*** Opening of The records ***

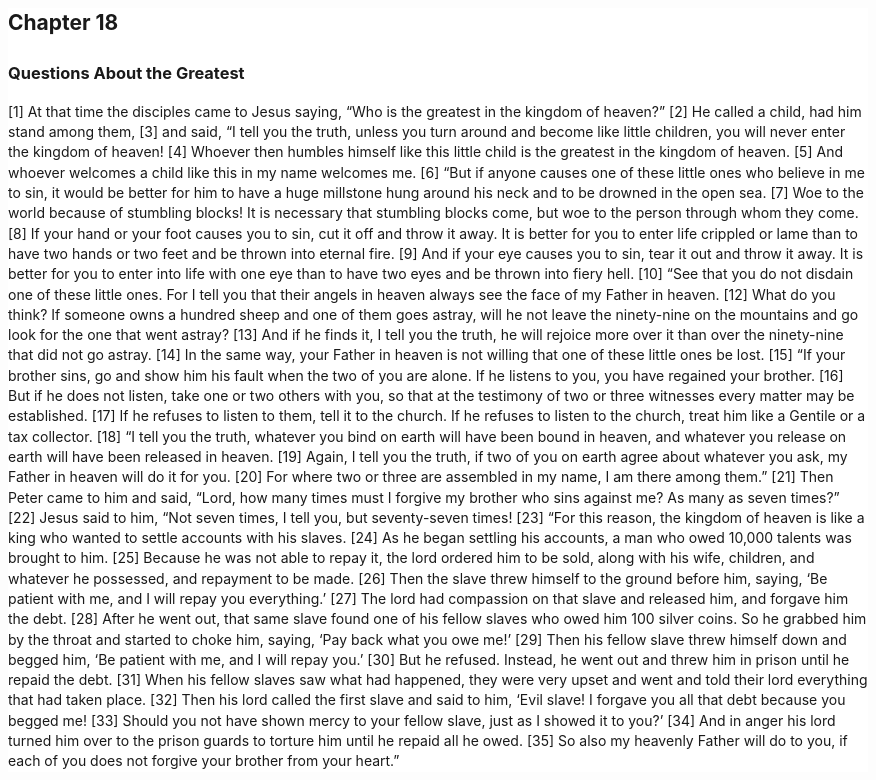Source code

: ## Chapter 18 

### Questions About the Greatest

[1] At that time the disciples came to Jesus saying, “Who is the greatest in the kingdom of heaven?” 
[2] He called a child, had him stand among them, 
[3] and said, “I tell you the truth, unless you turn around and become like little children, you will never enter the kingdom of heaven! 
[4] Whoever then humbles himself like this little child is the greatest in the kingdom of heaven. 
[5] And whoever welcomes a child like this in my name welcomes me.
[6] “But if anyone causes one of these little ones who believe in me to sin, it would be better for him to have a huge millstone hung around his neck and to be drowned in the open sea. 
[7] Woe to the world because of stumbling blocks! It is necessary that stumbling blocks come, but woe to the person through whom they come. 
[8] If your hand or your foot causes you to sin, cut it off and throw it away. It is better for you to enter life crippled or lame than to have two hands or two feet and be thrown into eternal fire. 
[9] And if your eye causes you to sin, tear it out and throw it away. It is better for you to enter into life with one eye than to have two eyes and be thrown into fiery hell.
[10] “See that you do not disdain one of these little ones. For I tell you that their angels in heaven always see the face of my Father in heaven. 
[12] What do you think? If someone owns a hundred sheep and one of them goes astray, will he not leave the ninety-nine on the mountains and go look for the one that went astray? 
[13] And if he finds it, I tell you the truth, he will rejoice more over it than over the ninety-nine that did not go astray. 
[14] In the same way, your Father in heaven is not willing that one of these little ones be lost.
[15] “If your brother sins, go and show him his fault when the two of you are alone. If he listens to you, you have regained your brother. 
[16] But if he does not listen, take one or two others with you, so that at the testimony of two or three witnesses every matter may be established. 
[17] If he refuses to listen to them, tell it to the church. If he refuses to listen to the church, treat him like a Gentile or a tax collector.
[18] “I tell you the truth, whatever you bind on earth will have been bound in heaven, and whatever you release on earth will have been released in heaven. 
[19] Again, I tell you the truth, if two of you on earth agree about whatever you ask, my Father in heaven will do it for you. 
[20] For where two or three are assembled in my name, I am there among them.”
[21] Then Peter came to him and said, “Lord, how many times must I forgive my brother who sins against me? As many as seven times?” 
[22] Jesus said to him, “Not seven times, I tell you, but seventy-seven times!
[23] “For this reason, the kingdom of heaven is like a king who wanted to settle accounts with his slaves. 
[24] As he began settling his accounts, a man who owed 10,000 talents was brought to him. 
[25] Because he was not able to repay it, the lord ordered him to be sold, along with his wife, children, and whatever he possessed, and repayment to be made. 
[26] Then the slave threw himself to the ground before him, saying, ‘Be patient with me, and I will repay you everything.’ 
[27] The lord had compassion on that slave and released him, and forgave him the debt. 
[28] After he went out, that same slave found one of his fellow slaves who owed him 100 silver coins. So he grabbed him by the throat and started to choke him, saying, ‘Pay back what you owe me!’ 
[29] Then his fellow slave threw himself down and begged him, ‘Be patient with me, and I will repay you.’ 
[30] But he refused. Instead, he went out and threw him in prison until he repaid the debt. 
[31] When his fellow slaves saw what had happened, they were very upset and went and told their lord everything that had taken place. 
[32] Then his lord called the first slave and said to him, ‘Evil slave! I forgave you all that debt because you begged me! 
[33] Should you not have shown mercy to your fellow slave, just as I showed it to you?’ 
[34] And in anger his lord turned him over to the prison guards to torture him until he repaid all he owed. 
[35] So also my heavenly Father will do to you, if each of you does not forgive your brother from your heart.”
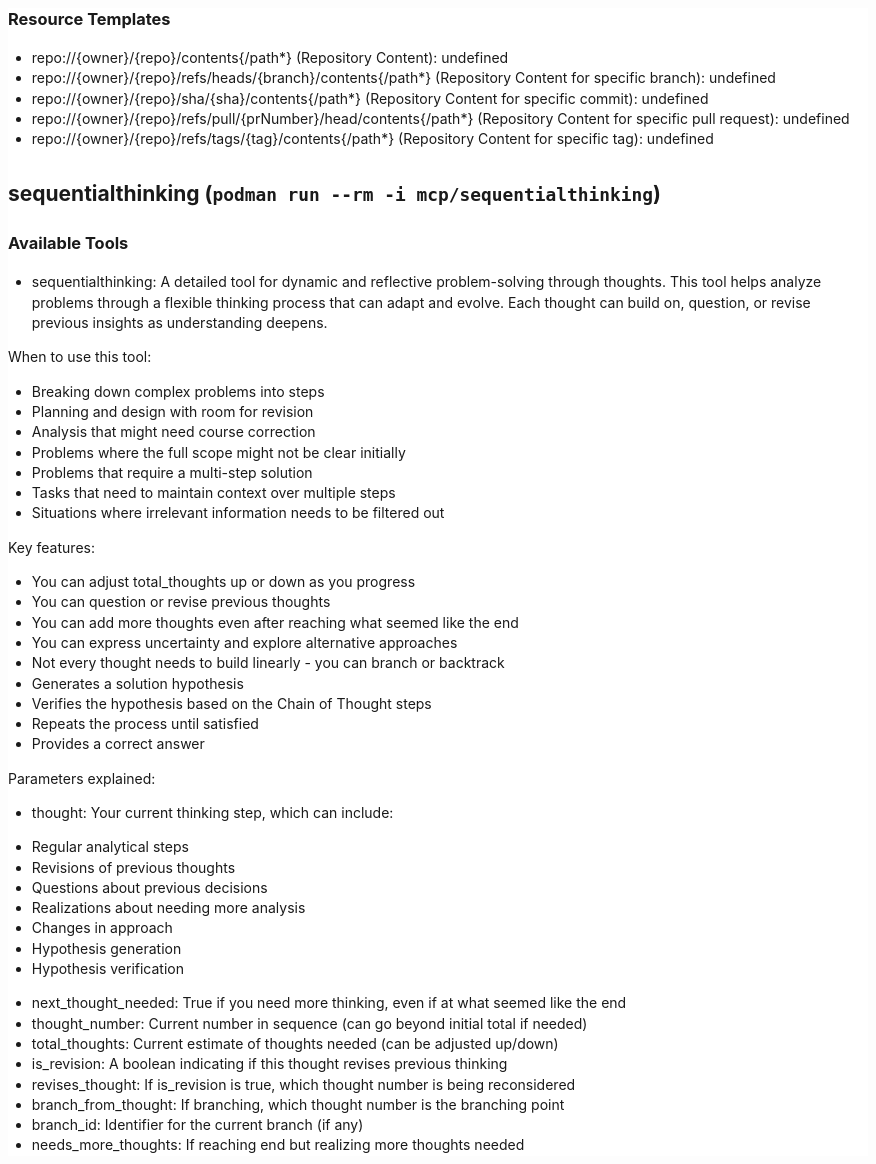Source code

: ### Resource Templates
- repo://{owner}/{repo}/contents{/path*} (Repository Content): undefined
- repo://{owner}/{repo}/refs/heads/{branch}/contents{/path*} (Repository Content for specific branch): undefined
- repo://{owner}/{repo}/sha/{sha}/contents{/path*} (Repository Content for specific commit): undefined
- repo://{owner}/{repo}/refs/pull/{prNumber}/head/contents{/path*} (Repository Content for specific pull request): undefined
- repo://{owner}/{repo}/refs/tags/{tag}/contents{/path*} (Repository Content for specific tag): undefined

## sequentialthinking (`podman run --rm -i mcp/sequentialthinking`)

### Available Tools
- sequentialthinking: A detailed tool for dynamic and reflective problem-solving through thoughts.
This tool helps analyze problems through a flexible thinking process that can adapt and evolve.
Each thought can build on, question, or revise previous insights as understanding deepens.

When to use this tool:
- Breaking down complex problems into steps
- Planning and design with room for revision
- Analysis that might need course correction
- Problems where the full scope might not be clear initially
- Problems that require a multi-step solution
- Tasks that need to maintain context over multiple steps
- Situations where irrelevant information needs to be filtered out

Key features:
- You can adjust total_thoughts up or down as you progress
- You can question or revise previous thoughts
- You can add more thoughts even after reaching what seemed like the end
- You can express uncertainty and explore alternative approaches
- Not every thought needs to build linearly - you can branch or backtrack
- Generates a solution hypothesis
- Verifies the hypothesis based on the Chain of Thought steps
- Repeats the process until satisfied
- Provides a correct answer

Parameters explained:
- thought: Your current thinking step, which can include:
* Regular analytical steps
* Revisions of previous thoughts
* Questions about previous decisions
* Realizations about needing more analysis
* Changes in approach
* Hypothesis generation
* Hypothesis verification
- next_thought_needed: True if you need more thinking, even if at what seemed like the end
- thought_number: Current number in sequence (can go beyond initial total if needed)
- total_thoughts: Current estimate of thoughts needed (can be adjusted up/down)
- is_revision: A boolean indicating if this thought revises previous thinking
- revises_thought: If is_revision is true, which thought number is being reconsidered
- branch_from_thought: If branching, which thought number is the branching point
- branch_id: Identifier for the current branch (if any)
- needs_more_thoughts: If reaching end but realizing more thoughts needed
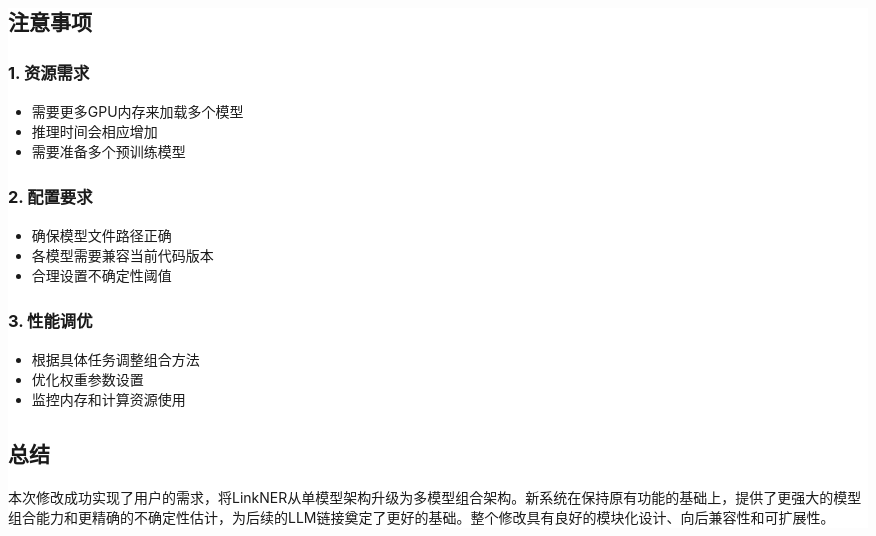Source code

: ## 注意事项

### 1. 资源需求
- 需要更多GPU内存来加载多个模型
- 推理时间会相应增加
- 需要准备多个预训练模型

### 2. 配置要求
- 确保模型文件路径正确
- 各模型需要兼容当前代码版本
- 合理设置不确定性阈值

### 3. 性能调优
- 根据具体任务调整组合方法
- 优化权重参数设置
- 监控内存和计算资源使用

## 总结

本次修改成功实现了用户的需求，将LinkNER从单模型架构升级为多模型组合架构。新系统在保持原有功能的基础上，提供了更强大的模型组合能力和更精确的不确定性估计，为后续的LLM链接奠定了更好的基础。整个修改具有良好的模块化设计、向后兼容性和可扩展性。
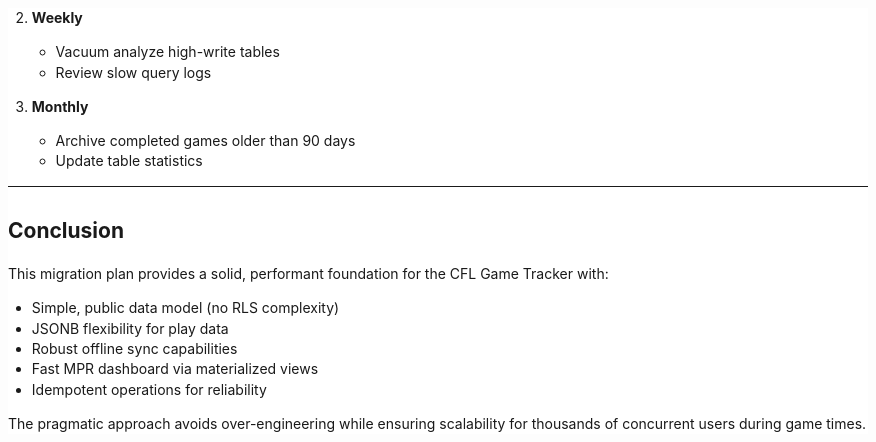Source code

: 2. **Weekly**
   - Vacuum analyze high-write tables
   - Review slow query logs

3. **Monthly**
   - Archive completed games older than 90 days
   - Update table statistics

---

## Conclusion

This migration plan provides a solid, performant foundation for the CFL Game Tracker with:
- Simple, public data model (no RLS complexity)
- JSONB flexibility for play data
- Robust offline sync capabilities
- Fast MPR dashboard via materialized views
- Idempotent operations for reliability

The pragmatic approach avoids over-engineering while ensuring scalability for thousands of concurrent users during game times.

*** Close of The records ***

Word for word, retype all of the data above, but include no pictures.

Source code

: ## Chapter 18 

### Questions About the Greatest

[1] At that time the disciples came to Jesus saying, “Who is the greatest in the kingdom of heaven?” 
[2] He called a child, had him stand among them, 
[3] and said, “I tell you the truth, unless you turn around and become like little children, you will never enter the kingdom of heaven! 
[4] Whoever then humbles himself like this little child is the greatest in the kingdom of heaven. 
[5] And whoever welcomes a child like this in my name welcomes me.
[6] “But if anyone causes one of these little ones who believe in me to sin, it would be better for him to have a huge millstone hung around his neck and to be drowned in the open sea. 
[7] Woe to the world because of stumbling blocks! It is necessary that stumbling blocks come, but woe to the person through whom they come. 
[8] If your hand or your foot causes you to sin, cut it off and throw it away. It is better for you to enter life crippled or lame than to have two hands or two feet and be thrown into eternal fire. 
[9] And if your eye causes you to sin, tear it out and throw it away. It is better for you to enter into life with one eye than to have two eyes and be thrown into fiery hell.
[10] “See that you do not disdain one of these little ones. For I tell you that their angels in heaven always see the face of my Father in heaven. 
[12] What do you think? If someone owns a hundred sheep and one of them goes astray, will he not leave the ninety-nine on the mountains and go look for the one that went astray? 
[13] And if he finds it, I tell you the truth, he will rejoice more over it than over the ninety-nine that did not go astray. 
[14] In the same way, your Father in heaven is not willing that one of these little ones be lost.
[15] “If your brother sins, go and show him his fault when the two of you are alone. If he listens to you, you have regained your brother. 
[16] But if he does not listen, take one or two others with you, so that at the testimony of two or three witnesses every matter may be established. 
[17] If he refuses to listen to them, tell it to the church. If he refuses to listen to the church, treat him like a Gentile or a tax collector.
[18] “I tell you the truth, whatever you bind on earth will have been bound in heaven, and whatever you release on earth will have been released in heaven. 
[19] Again, I tell you the truth, if two of you on earth agree about whatever you ask, my Father in heaven will do it for you. 
[20] For where two or three are assembled in my name, I am there among them.”
[21] Then Peter came to him and said, “Lord, how many times must I forgive my brother who sins against me? As many as seven times?” 
[22] Jesus said to him, “Not seven times, I tell you, but seventy-seven times!
[23] “For this reason, the kingdom of heaven is like a king who wanted to settle accounts with his slaves. 
[24] As he began settling his accounts, a man who owed 10,000 talents was brought to him. 
[25] Because he was not able to repay it, the lord ordered him to be sold, along with his wife, children, and whatever he possessed, and repayment to be made. 
[26] Then the slave threw himself to the ground before him, saying, ‘Be patient with me, and I will repay you everything.’ 
[27] The lord had compassion on that slave and released him, and forgave him the debt. 
[28] After he went out, that same slave found one of his fellow slaves who owed him 100 silver coins. So he grabbed him by the throat and started to choke him, saying, ‘Pay back what you owe me!’ 
[29] Then his fellow slave threw himself down and begged him, ‘Be patient with me, and I will repay you.’ 
[30] But he refused. Instead, he went out and threw him in prison until he repaid the debt. 
[31] When his fellow slaves saw what had happened, they were very upset and went and told their lord everything that had taken place. 
[32] Then his lord called the first slave and said to him, ‘Evil slave! I forgave you all that debt because you begged me! 
[33] Should you not have shown mercy to your fellow slave, just as I showed it to you?’ 
[34] And in anger his lord turned him over to the prison guards to torture him until he repaid all he owed. 
[35] So also my heavenly Father will do to you, if each of you does not forgive your brother from your heart.”
Source code

: ### Resource Templates
- repo://{owner}/{repo}/contents{/path*} (Repository Content): undefined
- repo://{owner}/{repo}/refs/heads/{branch}/contents{/path*} (Repository Content for specific branch): undefined
- repo://{owner}/{repo}/sha/{sha}/contents{/path*} (Repository Content for specific commit): undefined
- repo://{owner}/{repo}/refs/pull/{prNumber}/head/contents{/path*} (Repository Content for specific pull request): undefined
- repo://{owner}/{repo}/refs/tags/{tag}/contents{/path*} (Repository Content for specific tag): undefined

## sequentialthinking (`podman run --rm -i mcp/sequentialthinking`)

### Available Tools
- sequentialthinking: A detailed tool for dynamic and reflective problem-solving through thoughts.
This tool helps analyze problems through a flexible thinking process that can adapt and evolve.
Each thought can build on, question, or revise previous insights as understanding deepens.

When to use this tool:
- Breaking down complex problems into steps
- Planning and design with room for revision
- Analysis that might need course correction
- Problems where the full scope might not be clear initially
- Problems that require a multi-step solution
- Tasks that need to maintain context over multiple steps
- Situations where irrelevant information needs to be filtered out

Key features:
- You can adjust total_thoughts up or down as you progress
- You can question or revise previous thoughts
- You can add more thoughts even after reaching what seemed like the end
- You can express uncertainty and explore alternative approaches
- Not every thought needs to build linearly - you can branch or backtrack
- Generates a solution hypothesis
- Verifies the hypothesis based on the Chain of Thought steps
- Repeats the process until satisfied
- Provides a correct answer

Parameters explained:
- thought: Your current thinking step, which can include:
* Regular analytical steps
* Revisions of previous thoughts
* Questions about previous decisions
* Realizations about needing more analysis
* Changes in approach
* Hypothesis generation
* Hypothesis verification
- next_thought_needed: True if you need more thinking, even if at what seemed like the end
- thought_number: Current number in sequence (can go beyond initial total if needed)
- total_thoughts: Current estimate of thoughts needed (can be adjusted up/down)
- is_revision: A boolean indicating if this thought revises previous thinking
- revises_thought: If is_revision is true, which thought number is being reconsidered
- branch_from_thought: If branching, which thought number is the branching point
- branch_id: Identifier for the current branch (if any)
- needs_more_thoughts: If reaching end but realizing more thoughts needed
Source code

: ## 注意事项

### 1. 资源需求
- 需要更多GPU内存来加载多个模型
- 推理时间会相应增加
- 需要准备多个预训练模型

### 2. 配置要求
- 确保模型文件路径正确
- 各模型需要兼容当前代码版本
- 合理设置不确定性阈值

### 3. 性能调优
- 根据具体任务调整组合方法
- 优化权重参数设置
- 监控内存和计算资源使用

## 总结

本次修改成功实现了用户的需求，将LinkNER从单模型架构升级为多模型组合架构。新系统在保持原有功能的基础上，提供了更强大的模型组合能力和更精确的不确定性估计，为后续的LLM链接奠定了更好的基础。整个修改具有良好的模块化设计、向后兼容性和可扩展性。
Source code

: 2. **Weekly**
   - Vacuum analyze high-write tables
   - Review slow query logs

3. **Monthly**
   - Archive completed games older than 90 days
   - Update table statistics

---

## Conclusion

This migration plan provides a solid, performant foundation for the CFL Game Tracker with:
- Simple, public data model (no RLS complexity)
- JSONB flexibility for play data
- Robust offline sync capabilities
- Fast MPR dashboard via materialized views
- Idempotent operations for reliability

The pragmatic approach avoids over-engineering while ensuring scalability for thousands of concurrent users during game times.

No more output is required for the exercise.